「このチャコールグレーのワンピース、フレアスカートのラインがとてもきれいに出るの。どうかしら?」と勧めると慶子さんは、
「えーと、ワンピースって結婚式以外で着ることないんです。それに、このワンピースの形はちょっと私にはかわいすぎる気が……」
と、ちょっと困惑の言葉を口にしつつ、試着室へと入っていきました。
そして3分後、やはり、はにかんだ笑顔を浮かべながら出てきてくれました。
慶子さん:ワンピースって着るだけで格段に女らしく見えますね。思いのほか、しっくりしています。チャコールグレーの色が上品だし、だから余計にフレアのラインがきれいに見えます。
しぎはら:慶子さんの知的な雰囲気にぴったり。身体のラインもきれいに見えるわ。それに、ヘアメイクを変えたことでぐっと優しい印象になったから、かわいい雰囲気の洋服も違和感なく、マッチしているのよ。

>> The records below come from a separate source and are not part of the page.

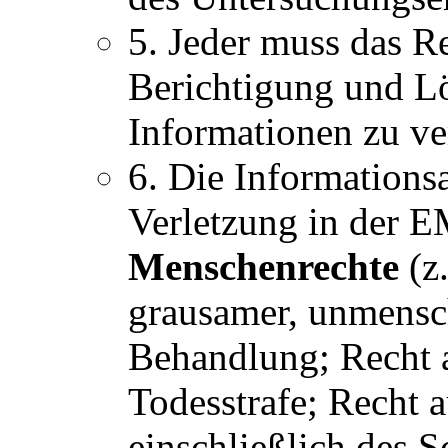
5. Jeder muss das R
Berichtigung und Lö
Informationen zu ve
6. Die Informationsa
Verletzung in der E
Menschenrechte
(z
grausamer, unmensch
Behandlung; Recht 
Todesstrafe; Recht a
einschließlich des S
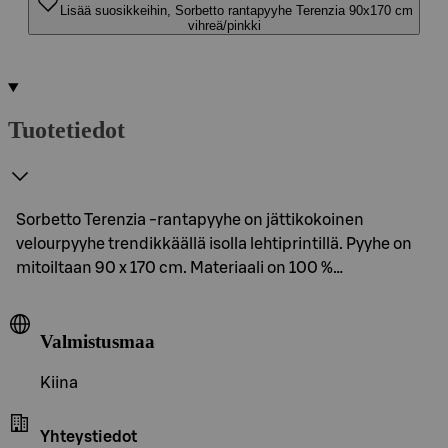
Lisää suosikkeihin, Sorbetto rantapyyhe Terenzia 90x170 cm
vihreä/pinkki
Tuotetiedot
Sorbetto Terenzia -rantapyyhe on jättikokoinen
velourpyyhe trendikkäällä isolla lehtiprintillä. Pyyhe on
mitoiltaan 90 x 170 cm. Materiaali on 100 %…
Valmistusmaa
Kiina
Yhteystiedot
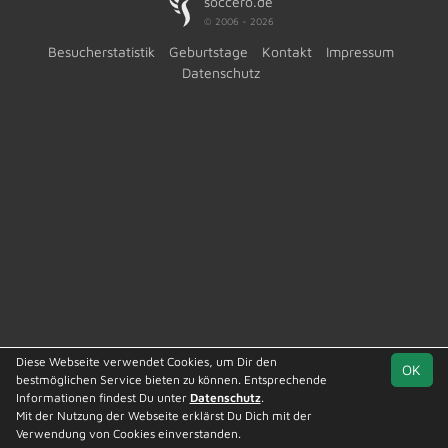
soccero.de
© 2006 - 2026
Besucherstatistik
Geburtstage
Kontakt
Impressum
Datenschutz
Diese Webseite verwendet Cookies, um Dir den
OK
bestmöglichen Service bieten zu können. Entsprechende
Informationen findest Du unter
Datenschutz
.
Mit der Nutzung der Webseite erklärst Du Dich mit der
Team
Kreisliga St. 2
Spielplan
Statistik
Verwendung von Cookies einverstanden.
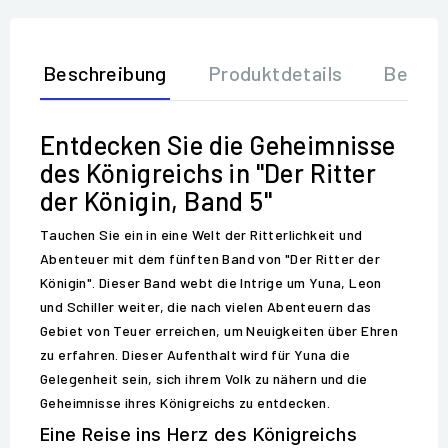
Beschreibung
Produktdetails
Bewer
Entdecken Sie die Geheimnisse
des Königreichs in "Der Ritter
der Königin, Band 5"
Tauchen Sie ein in eine Welt der Ritterlichkeit und
Abenteuer mit dem fünften Band von "Der Ritter der
Königin". Dieser Band webt die Intrige um Yuna, Leon
und Schiller weiter, die nach vielen Abenteuern das
Gebiet von Teuer erreichen, um Neuigkeiten über Ehren
zu erfahren. Dieser Aufenthalt wird für Yuna die
Gelegenheit sein, sich ihrem Volk zu nähern und die
Geheimnisse ihres Königreichs zu entdecken.
Eine Reise ins Herz des Königreichs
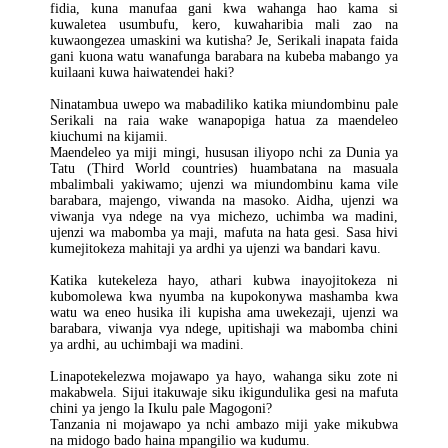
fidia, kuna manufaa gani kwa wahanga hao kama si
kuwaletea usumbufu, kero, kuwaharibia mali zao na
kuwaongezea umaskini wa kutisha? Je, Serikali inapata faida
gani kuona watu wanafunga barabara na kubeba mabango ya
kuilaani kuwa haiwatendei haki?
Ninatambua uwepo wa mabadiliko katika miundombinu pale
Serikali na raia wake wanapopiga hatua za maendeleo
kiuchumi na kijamii.
Maendeleo ya miji mingi, hususan iliyopo nchi za Dunia ya
Tatu (Third World countries) huambatana na masuala
mbalimbali yakiwamo; ujenzi wa miundombinu kama vile
barabara, majengo, viwanda na masoko. Aidha, ujenzi wa
viwanja vya ndege na vya michezo, uchimba wa madini,
ujenzi wa mabomba ya maji, mafuta na hata gesi. Sasa hivi
kumejitokeza mahitaji ya ardhi ya ujenzi wa bandari kavu.
Katika kutekeleza hayo, athari kubwa inayojitokeza ni
kubomolewa kwa nyumba na kupokonywa mashamba kwa
watu wa eneo husika ili kupisha ama uwekezaji, ujenzi wa
barabara, viwanja vya ndege, upitishaji wa mabomba chini
ya ardhi, au uchimbaji wa madini.
Linapotekelezwa mojawapo ya hayo, wahanga siku zote ni
makabwela. Sijui itakuwaje siku ikigundulika gesi na mafuta
chini ya jengo la Ikulu pale Magogoni?
Tanzania ni mojawapo ya nchi ambazo miji yake mikubwa
na midogo bado haina mpangilio wa kudumu.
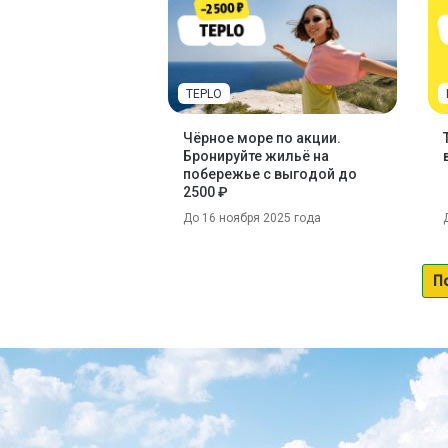
TEPLO
Чёрное море по акции.
Бронируйте жильё на
побережье с выгодой до
2500 ₽
До 16 ноября 2025 года
П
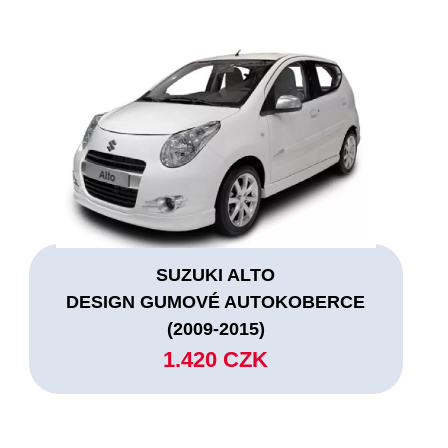
SUZUKI ALTO
DESIGN GUMOVÉ AUTOKOBERCE
(2009-2015)
1.420 CZK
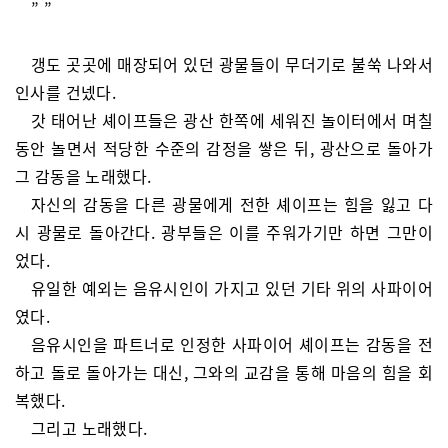
” ”
갱도 곳곳에 매장되어 있던 광물들이 무더기로 불쑥 나와서
인사를 건넸다.
갓 태어난 셰이프들은 광산 한쪽에 세워진 놀이터에서 며칠
동안 놀면서 적당한 수준의 감정을 쌓은 뒤, 광산으로 돌아가
그 감동을 노래했다.
자신의 감동을 다른 광물에게 전한 셰이프는 힘을 잃고 다
시 광물로 돌아간다. 광부들은 이를 주워가기만 하면 그만이
었다.
유일한 예외는 음유시인이 가지고 있던 기타 위의 사파이어
였다.
음유시인을 파트너로 인정한 사파이어 셰이프는 감동을 전
하고 돌로 돌아가는 대신, 그와의 교감을 통해 마음의 힘을 회
복했다.
그리고 노래했다.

そして私は、このワンピースに同じく「ef-de」の赤いカーディガンを合わせてもらいました。すっきりした襟元に対して、袖山にギャザーが入っていたりボタンがビジューになっていたりと、細かいディテールが効いた女性らしい一枚です。
慶子さん:すごい、まるでワンピースとセットみたい! 私、赤なんて着たことありませんでした。でも、この赤のカーディガンは本当に上品に見えます。繊細な装飾がちりばめられているところも、かわいいですし。こういうところまで見て選ばれたものだと、手放せなくなりますね。

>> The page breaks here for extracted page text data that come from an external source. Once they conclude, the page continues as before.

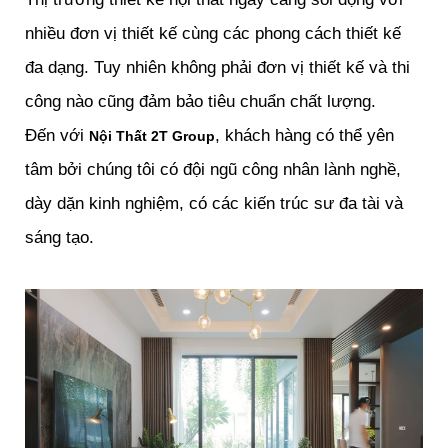
nhiều đơn vị thiết kế cùng các phong cách thiết kế
đa dạng. Tuy nhiên không phải đơn vị thiết kế và thi
công nào cũng đảm bảo tiêu chuẩn chất lượng.
Đến với
, khách hàng có thể yên
Nội Thất 2T Group
tâm bởi chúng tôi có đội ngũ công nhân lành nghề,
dày dặn kinh nghiệm, có các kiến trúc sư đa tài và
sáng tạo.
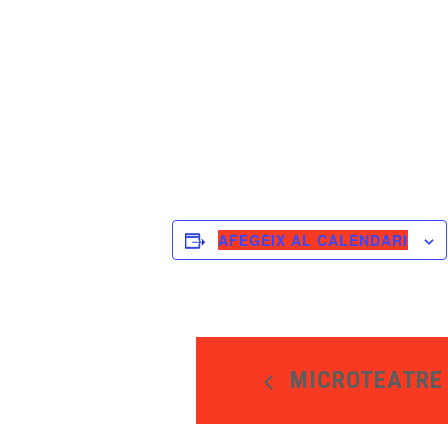
AFEGEIX AL CALENDARI
MICROTEATRE 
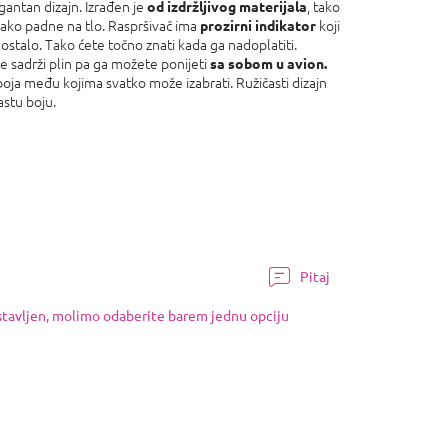
egantan dizajn. Izrađen je
, tako
od izdržljivog materijala
ako padne na tlo. Raspršivač ima
koji
prozirni indikator
ostalo. Tako ćete točno znati kada ga nadoplatiti.
e sadrži plin pa ga možete ponijeti
sa sobom u avion.
 boja među kojima svatko može izabrati. Ružičasti dizajn
astu boju.
Pitaj
ostavljen, molimo odaberite barem jednu opciju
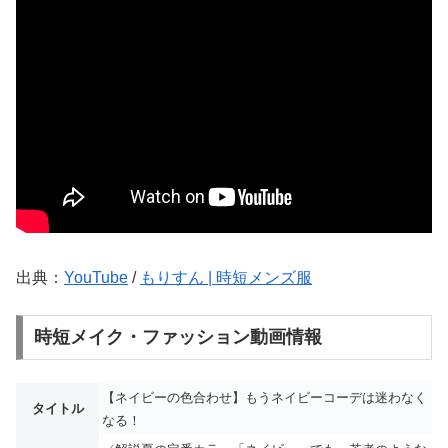
出典：
YouTube
/
もりすん | 時短メンズ服
時短メイク・ファッション動画情報
【ネイビーの色合わせ】もうネイビーコーデは迷わなく
タイトル
なる！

しぎはら:そうなのよ。同じブランドだから相性がいいというのも、もちろんあるけど、大事なのは身体に合った形やサイズをきちんと試着して、鏡であらゆる方向からチェックすることなの。横からや後ろ姿もきちんと見てみて。肩の位置も合っているしウエストのラインもきれいに出てる。見たところ、サイズ感はバッチリね。こんなかわいい慶子さんを今まで眠らせていたなんて、もったいないことしてたわね(笑)。

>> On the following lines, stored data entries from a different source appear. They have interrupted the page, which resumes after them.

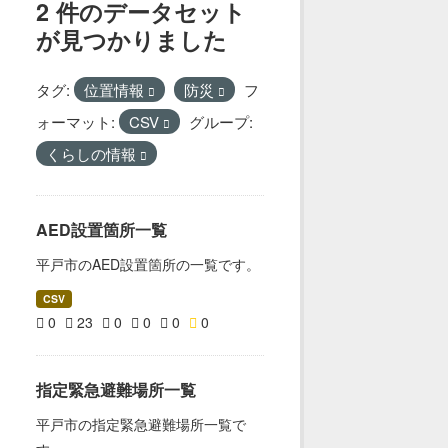
2 件のデータセット
が見つかりました
タグ:
位置情報
防災
フ
ォーマット:
CSV
グループ:
くらしの情報
AED設置箇所一覧
平戸市のAED設置箇所の一覧です。
CSV
0
23
0
0
0
0
指定緊急避難場所一覧
平戸市の指定緊急避難場所一覧で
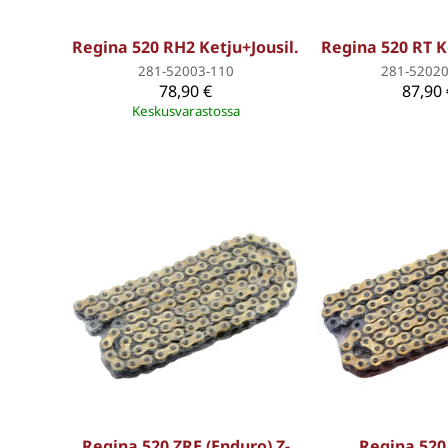
Regina 520 RH2 Ketju+Jousil.
Regina 520 RT K
281-52003-110
281-52020
78,90 €
87,90 
Keskusvarastossa
Regina 520 ZRE (Enduro) Z-
Regina 520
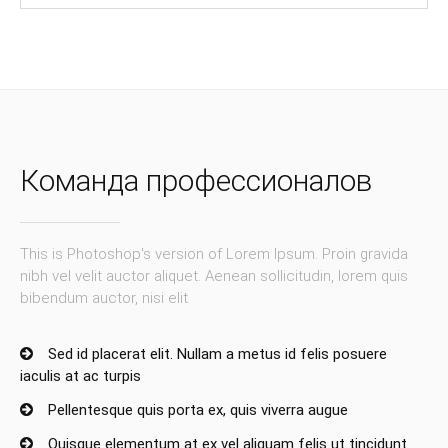
Команда профессионалов
This is Photoshop's version of Lorem Ipsum. Proin gravida
nibh vel velit auctor aliquet. Aenean sollicitudin, lorem quis
bibendum auctor, nisi elit
Sed id placerat elit. Nullam a metus id felis posuere
iaculis at ac turpis
Pellentesque quis porta ex, quis viverra augue
Quisque elementum at ex vel aliquam felis ut tincidunt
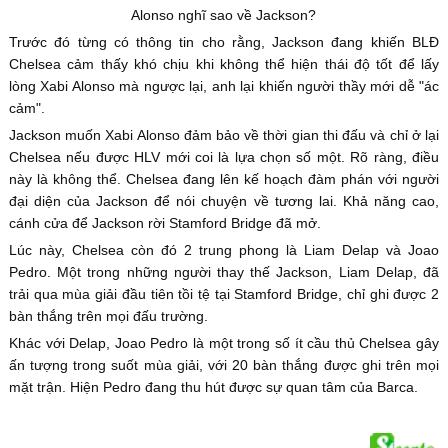
Alonso nghĩ sao về Jackson?
Trước đó từng có thông tin cho rằng, Jackson đang khiến BLĐ
Chelsea cảm thấy khó chịu khi không thể hiện thái độ tốt để lấy
lòng Xabi Alonso mà ngược lại, anh lại khiến người thầy mới dễ "ác
cảm".
Jackson muốn Xabi Alonso đảm bảo về thời gian thi đấu và chỉ ở lại
Chelsea nếu được HLV mới coi là lựa chọn số một. Rõ ràng, điều
này là không thể. Chelsea đang lên kế hoạch đàm phán với người
đại diện của Jackson để nói chuyện về tương lai. Khả năng cao,
cánh cửa để Jackson rời Stamford Bridge đã mở.
Lúc này, Chelsea còn đó 2 trung phong là Liam Delap và Joao
Pedro. Một trong những người thay thế Jackson, Liam Delap, đã
trải qua mùa giải đầu tiên tồi tệ tại Stamford Bridge, chỉ ghi được 2
bàn thắng trên mọi đấu trường.
Khác với Delap, Joao Pedro là một trong số ít cầu thủ Chelsea gây
ấn tượng trong suốt mùa giải, với 20 bàn thắng được ghi trên mọi
mặt trận. Hiện Pedro đang thu hút được sự quan tâm của Barca.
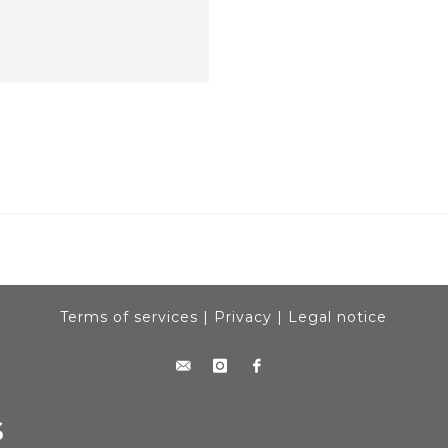
Terms of services
|
Privacy
|
Legal notice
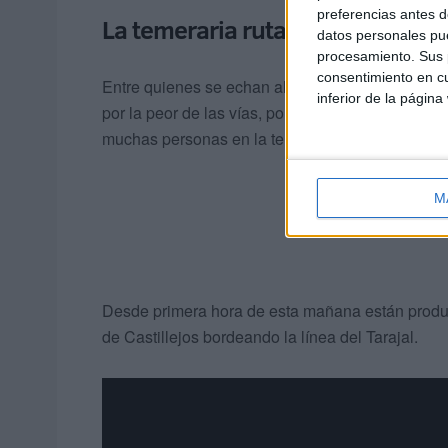
preferencias antes d
La temeraria ruta de los espigo
datos personales pue
procesamiento. Sus p
consentimiento en cu
Entre quienes se echan al mar están menores que
inferior de la página
por la peor de las vías, por esa en la que puede
muchas personas en la temeraria ruta de los esp
M
Desde primera hora de esta mañana están produc
de Castillejos bordeando la línea del Tarajal.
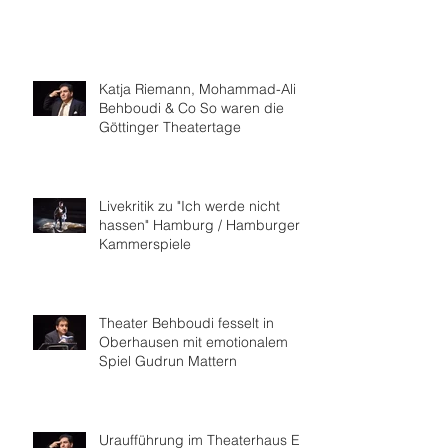
Katja Riemann, Mohammad-Ali
Behboudi & Co So waren die
Göttinger Theatertage
Livekritik zu "Ich werde nicht
hassen" Hamburg / Hamburger
Kammerspiele
Theater Behboudi fesselt in
Oberhausen mit emotionalem
Spiel Gudrun Mattern
Uraufführung im Theaterhaus Ein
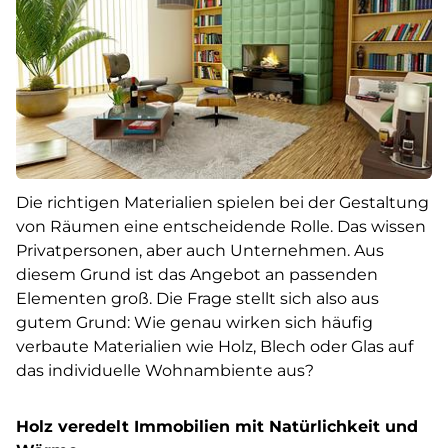
Die richtigen Materialien spielen bei der Gestaltung
von Räumen eine entscheidende Rolle. Das wissen
Privatpersonen, aber auch Unternehmen. Aus
diesem Grund ist das Angebot an passenden
Elementen groß. Die Frage stellt sich also aus
gutem Grund: Wie genau wirken sich häufig
verbaute Materialien wie Holz, Blech oder Glas auf
das individuelle Wohnambiente aus?
Holz veredelt Immobilien mit Natürlichkeit und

慶子さんはまさに運命のスタイリングに出会えたように感動し、そして本人から驚くべき一言が飛び出しました。
慶子さん:しぎはらさん、私この服に合うアクセサリーが欲しいです。選びたいので見ていただけますか?
しぎはら:ええ、もちろん。
私はびっくりしました。慶子さんは気づかなかった自分の中のかわいさを引き出したことで、あっという間にエンジンがかかったのです。即座に実践に移せる行動力は、さすがビジネスで培った器量の良さと言えるでしょう。
私たちは一緒に、「SWAROVSKI」のアクセサリー売り場に向かい、そこでシルバー色台にペアシェイプのクリスタルが施された繊細なピアスに、同じスワロのネックレスを選びました。髪を上げた慶子さんの耳元に、透明な光がかわいらしく揺れ、首元の輝きが、より顔を明るく照らして、表情を豊かに見せてくれます。
慶子さんは女性らしさを演出してくれる繊細なアクセサリーを選びました。今までの「無難な仕事服」ではなく、「女性らしくかわいらしく」ありたいという気持ちで、初めて自分で選んだアクセサリーです。彼女は、“この服を魅力的に着るために一番引き立ててくれるアクセサリーはどんなものだろう”と、戦略脳で考え始めていました。
しぎはら:デートはもちろん、会社にも着ていけるようなブラウスとスカートの組み合わせも、選んでおきましょうか。顔まわりが明るくなるようなパステルカラーのブラウスがあるといいと思うわ。